Average tokensTotal across both queries.

Medium
Full-text
--

Iterative
--
XLarge
Full-text
--

Iterative
--
XXLarge
Full-text
--

Iterative
--
XXXLarge
Full-text
--

Iterative
--

gemma3:1b Early Stopping Savings

Average full-text tokensTotal vs average tokensToCorrect.

Medium
Full-text
--

Early Stop
--

--
XLarge
Full-text
--

Early Stop
--

--
XXLarge
Full-text
--

Early Stop
--

--
XXXLarge
Full-text
--

Early Stop
--

--

Comparison with the 02-03 Models

Iterative Tokens: Local SLM vs Prior Cloud Runs

Document	gemma3:1b Iterative	gpt-4o-mini Iterative	gpt-5-nano Iterative	gemma3:1b Position
Medium	4,260	5,326	8,874	20% lower than gpt-4o-mini; 52% lower than gpt-5-nano
XLarge	5,793	7,654	12,255	24% lower than gpt-4o-mini; 53% lower than gpt-5-nano
XXLarge	8,214	11,275	15,613	27% lower than gpt-4o-mini; 47% lower than gpt-5-nano
XXXLarge	10,524	14,742	20,515	29% lower than gpt-4o-mini; 49% lower than gpt-5-nano

Cross-model view uses average iterative tokens across both queries on the shared size range (Medium to XXXLarge).

Model-Level Efficiency on Shared Sizes

Model	Iterative Avg Tokens	Full-Text Avg Tokens	Iterative - Full-Text
gpt-4o-mini	9,749	10,327	-578 (-5.6%)
gpt-5-nano	14,314	10,646	+3,668 (+34.5%)
gemma3:1b	7,198	10,542	-3,344 (-31.7%)

Model-level averages across Medium to XXXLarge only.

This does not claim that gemma3:1b is stronger overall than the larger cloud models. It does show that, within this constrained navigation task, a 1B local model can be operationally useful and token-competitive when paired with the REALM loop design.

Convergence Behavior

First-Correct and Early-Stop Comparison

Model	Avg First Correct Iteration	Avg Tokens to Correct	Observation
gpt-4o-mini	2.00	3,592	Stable and early across sizes in this range
gpt-5-nano	2.00	4,719	Early convergence with higher token overhead
gemma3:1b	2.75	3,921	Fast on auth; slower on rate-limit queries at larger sizes

Averages computed from iterative runs with available first-correct markers.

Two patterns stand out:

gemma3:1b is very strong on the authentication query (first correct at iteration 2 across sizes).
It takes longer on the rate-limiting query at larger sizes (first correct at iteration 4), which lowers early-stop savings there.

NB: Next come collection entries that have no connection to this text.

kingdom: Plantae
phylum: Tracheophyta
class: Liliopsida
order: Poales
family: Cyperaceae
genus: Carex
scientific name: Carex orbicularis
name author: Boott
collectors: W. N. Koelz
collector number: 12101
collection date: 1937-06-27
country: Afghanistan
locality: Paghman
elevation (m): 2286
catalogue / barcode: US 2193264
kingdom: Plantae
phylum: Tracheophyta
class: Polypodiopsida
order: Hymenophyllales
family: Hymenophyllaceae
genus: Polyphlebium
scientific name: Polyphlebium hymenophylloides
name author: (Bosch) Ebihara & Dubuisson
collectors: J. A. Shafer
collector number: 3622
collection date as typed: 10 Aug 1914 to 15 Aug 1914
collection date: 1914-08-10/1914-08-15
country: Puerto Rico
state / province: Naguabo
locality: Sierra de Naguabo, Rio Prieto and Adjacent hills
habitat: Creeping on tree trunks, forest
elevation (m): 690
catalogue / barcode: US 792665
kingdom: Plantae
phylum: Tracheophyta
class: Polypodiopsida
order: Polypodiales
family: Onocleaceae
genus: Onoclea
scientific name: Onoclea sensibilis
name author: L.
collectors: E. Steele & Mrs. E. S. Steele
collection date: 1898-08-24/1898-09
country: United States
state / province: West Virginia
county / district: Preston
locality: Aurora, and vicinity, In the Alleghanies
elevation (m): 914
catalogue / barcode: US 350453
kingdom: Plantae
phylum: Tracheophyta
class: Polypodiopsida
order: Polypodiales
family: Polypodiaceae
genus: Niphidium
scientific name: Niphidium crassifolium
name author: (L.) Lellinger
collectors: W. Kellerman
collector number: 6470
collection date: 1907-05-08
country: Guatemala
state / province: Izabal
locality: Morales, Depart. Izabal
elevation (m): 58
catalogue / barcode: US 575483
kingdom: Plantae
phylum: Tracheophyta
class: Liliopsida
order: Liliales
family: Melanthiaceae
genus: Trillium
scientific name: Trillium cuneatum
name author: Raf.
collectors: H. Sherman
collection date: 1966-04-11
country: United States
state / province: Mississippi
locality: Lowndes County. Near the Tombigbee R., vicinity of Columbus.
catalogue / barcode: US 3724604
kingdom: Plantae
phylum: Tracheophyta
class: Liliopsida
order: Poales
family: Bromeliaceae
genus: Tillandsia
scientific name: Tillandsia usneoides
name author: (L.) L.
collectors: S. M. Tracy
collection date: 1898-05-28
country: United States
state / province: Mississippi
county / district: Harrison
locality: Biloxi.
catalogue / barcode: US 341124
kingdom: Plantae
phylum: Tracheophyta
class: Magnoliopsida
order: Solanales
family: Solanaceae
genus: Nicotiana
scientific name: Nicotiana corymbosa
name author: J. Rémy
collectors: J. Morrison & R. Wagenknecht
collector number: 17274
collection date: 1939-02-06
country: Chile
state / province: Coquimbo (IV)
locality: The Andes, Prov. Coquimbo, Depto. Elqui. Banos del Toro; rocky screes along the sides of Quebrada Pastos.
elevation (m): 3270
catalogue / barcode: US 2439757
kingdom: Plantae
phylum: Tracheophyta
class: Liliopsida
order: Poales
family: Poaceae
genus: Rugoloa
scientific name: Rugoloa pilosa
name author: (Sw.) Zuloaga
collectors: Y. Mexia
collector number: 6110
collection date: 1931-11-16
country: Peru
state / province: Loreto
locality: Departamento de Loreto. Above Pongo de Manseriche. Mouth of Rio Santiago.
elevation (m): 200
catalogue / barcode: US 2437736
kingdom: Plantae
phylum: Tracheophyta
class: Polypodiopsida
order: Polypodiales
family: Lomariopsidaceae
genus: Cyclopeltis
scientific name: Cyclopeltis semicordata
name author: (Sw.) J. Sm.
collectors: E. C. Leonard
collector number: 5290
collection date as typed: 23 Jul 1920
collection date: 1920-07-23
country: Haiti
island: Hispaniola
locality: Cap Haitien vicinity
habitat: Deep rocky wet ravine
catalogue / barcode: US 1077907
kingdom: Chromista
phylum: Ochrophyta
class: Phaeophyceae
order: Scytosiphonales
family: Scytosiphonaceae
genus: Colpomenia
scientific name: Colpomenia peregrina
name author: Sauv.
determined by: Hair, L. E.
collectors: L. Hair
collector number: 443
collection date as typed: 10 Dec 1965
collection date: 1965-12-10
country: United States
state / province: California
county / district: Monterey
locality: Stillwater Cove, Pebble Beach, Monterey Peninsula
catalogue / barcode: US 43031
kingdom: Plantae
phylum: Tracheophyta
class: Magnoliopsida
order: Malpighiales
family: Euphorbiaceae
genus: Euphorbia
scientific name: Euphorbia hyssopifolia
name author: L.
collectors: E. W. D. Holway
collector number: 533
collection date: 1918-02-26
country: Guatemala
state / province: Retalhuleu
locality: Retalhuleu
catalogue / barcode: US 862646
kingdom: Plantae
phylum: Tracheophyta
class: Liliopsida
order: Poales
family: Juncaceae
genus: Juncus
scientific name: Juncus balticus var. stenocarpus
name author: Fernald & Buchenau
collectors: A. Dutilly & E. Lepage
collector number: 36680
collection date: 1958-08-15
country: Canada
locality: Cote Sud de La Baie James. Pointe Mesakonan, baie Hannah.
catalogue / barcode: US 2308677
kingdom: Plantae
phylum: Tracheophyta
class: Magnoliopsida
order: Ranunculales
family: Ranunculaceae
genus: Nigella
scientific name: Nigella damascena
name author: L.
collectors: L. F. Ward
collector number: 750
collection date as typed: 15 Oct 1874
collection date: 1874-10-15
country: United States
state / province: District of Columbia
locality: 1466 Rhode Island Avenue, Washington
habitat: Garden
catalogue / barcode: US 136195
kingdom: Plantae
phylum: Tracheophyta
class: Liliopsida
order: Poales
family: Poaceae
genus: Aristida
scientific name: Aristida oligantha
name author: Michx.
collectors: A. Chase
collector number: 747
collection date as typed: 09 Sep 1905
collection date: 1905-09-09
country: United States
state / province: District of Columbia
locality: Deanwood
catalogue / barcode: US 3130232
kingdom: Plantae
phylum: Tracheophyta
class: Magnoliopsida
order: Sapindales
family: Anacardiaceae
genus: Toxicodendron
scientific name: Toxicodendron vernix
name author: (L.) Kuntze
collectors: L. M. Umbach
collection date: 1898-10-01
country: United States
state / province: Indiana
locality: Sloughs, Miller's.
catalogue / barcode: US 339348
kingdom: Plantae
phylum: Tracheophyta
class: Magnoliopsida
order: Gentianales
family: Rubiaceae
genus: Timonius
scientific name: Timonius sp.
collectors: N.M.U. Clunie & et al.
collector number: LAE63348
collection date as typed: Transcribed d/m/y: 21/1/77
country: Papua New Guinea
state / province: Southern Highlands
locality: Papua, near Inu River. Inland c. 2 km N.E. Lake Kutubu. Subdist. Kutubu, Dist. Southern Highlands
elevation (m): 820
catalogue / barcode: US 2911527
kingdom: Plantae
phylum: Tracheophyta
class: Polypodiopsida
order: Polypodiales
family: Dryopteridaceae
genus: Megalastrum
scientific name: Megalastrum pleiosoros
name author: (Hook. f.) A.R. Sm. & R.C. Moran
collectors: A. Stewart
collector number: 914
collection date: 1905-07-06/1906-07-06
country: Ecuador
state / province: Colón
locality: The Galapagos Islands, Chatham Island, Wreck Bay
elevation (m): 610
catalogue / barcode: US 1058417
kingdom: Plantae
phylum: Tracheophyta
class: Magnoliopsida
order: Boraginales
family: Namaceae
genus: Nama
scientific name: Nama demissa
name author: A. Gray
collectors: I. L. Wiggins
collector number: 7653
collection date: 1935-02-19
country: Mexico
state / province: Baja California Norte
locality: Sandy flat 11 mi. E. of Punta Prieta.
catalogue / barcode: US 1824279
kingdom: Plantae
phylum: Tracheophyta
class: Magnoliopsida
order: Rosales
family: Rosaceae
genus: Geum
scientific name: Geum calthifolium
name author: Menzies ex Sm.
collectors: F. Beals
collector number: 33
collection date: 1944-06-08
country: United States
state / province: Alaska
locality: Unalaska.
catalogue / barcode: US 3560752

Per-Call Context Remains Small

Per-Call Context Window (gemma3:1b)

Document	Full-Text Input	gemma3:1b Max Single Iteration Input	Reduction
Medium	5,363	931	83%
XLarge	8,796	1,237	86%
XXLarge	12,318	1,729	86%
XXXLarge	15,672	2,199	86%

Per-call context stays substantially smaller than full-text, which is the key SLM usability signal.

This is the important SLM signal. The loop keeps each call bounded, which makes CPU-local inference more practical than repeatedly sending the full document.

Representative Iteration Growth

Per-Iteration Token Growth (Medium, Auth Query, gemma3:1b)

Iter	Input	Output	Total	Cumulative
1	622	53	675	675
2	789	36	825	1,500
3	825	41	866	2,366
4	899	39	938	3,304
5	931	41	972	4,276

Representative run: Medium document, auth query, gemma3:1b iterative. First correct section appears at iteration 2.

Known Failure Mode in This Pass

The Small document case (9 sections) was excluded from this JSON run because iterative selection failed with invalid section IDs (for example "1.2"). The issue appears to be prompt/schema clarity for tiny local models, not a loop design issue.

Full-Text Reliability in This Local SLM Run

Document	Full-Text Attempts	Incorrect Selections	Example Full-Text Output
Medium	2	2	3
XLarge	2	2	--- Section: 1 ---
XXLarge	2	2	--- Section: initialization ---
XXXLarge	2	2	--- Section: data-sources

In this local SLM run set, full-text responses were incorrect for all eight attempts.

Next Steps from This SLM Pass

Tighten section-ID constraints in the prompt (explicit allowed IDs + exact-match requirement).
A/B test prompt variants on Small documents to recover reliability.
Move to next loop component: Editor/Analyzer. Can the local SLM not only pick sections but also extract and summarize them effectively for downstream use?